Question

A 40-cm-long tube has a 40-cm-long insert that can be pulled in and out. A vibrating tuning fork is held next to the tube. As the insert is slowly pulled out, the sound from the tuning fork creates standing waves in the tube when the total length L is 42.5 cm , 58.6 cm , and 74.7 cm
What is the frequency of the tuning fork?
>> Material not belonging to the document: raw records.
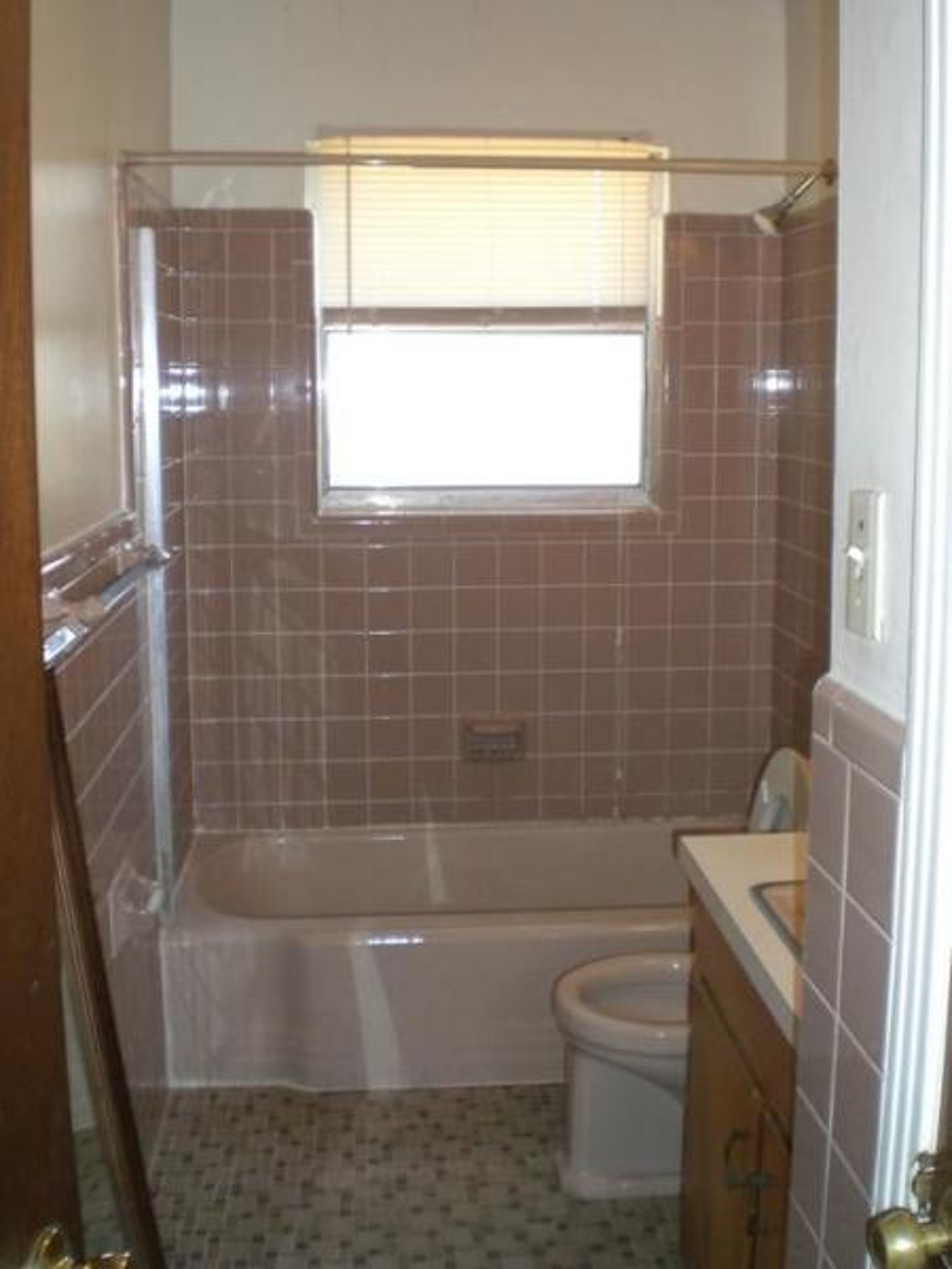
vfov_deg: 49.0
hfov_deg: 37.7
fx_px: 1393
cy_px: 634
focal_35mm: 38
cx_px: 476
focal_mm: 6.3
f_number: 3.1
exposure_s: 1/60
Assume vsound = 343 m/s

Answer 1

Answer:

The frequency of the tuning is 1.065 kHz

Explanation:

Given that,

Length of tube = 40 cm

We need to calculate the difference between each of the lengths

Using formula for length

$\Delta L=L_{2}-L_{1}$

$\Delta L=74.7-58.6$

$\Delta L=16.1\ m$

For an open-open tube,

We need to calculate the fundamental wavelength

Using formula of wavelength

$\lambda=2\Delta L$

Put the value into the formula

$\lambda=2\times16.1$

$\lambda=32.2\ cm$

We need to calculate the frequency of the tuning

Using formula of frequency

$f=\dfrac{v}{\lambda}$

Put the value into the formula

$f=\dfrac{343}{32.2\times10^{-2}}$

$f=1065.2\ Hz$

$f=1.065\ kHz$

Hence, The frequency of the tuning is 1.065 kHz